Study say weight loss apps fall short
Plenty of smart phone apps claim to aid in weight loss, but new research suggests that many need improvement, particularly in motivating people to continuously track their eating and exercise habits.
The study, published in the American Journal of Preventive Medicine, looked at 30 popular weight-loss apps and compared the strategies used in the apps to strategies used in weight loss programs that have been proven effective. On average, the apps included just three or four of the 20 strategies used in the evidence-based weight loss program.
For instance, most apps allow users to set weight loss and calorie goals, which are two strategies also used in the proven program, but only 20 percent of apps told users how many days or minutes they should exercise weekly and none helped users to interpret nutrition labels.
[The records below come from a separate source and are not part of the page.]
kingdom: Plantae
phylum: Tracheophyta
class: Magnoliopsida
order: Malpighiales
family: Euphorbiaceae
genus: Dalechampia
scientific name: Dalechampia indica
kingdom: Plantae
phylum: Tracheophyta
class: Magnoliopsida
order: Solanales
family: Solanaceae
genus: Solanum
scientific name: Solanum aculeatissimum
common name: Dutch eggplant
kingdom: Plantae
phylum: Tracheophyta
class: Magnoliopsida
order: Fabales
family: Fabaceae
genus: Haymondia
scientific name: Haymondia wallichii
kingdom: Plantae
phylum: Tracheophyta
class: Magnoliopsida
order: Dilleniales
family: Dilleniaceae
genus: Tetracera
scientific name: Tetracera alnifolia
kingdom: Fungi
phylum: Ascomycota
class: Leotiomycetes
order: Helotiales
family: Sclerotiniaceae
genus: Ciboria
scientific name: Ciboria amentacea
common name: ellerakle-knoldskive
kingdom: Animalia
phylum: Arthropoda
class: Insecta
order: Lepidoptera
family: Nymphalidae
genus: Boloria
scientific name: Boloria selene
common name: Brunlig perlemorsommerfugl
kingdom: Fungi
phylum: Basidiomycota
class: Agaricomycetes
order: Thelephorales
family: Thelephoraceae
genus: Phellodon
Researchers also found that paid apps had about the same number of strategies as the free apps. The two apps with the most evidence-based strategies were MyNetDiary PRO ($3.99) and MyNetDiary, which is the free version. They each contained 13 of the evidence-based strategies.
The biggest problem with the apps was helping to motivate people to stick with the program. For instance, it lacked the ability to identify factors that trigger people to slip from healthy eating and how to incorporate exercise into their schedule.
Researchers say apps do allow people to connect on social media or receive emails reminders to track their progress, which traditional weight-loss programs do not offer.
Currently researchers are working on a new app called SmartCoach that will ask users to gauge their level of motivation and offer solutions based on database advice from professionals.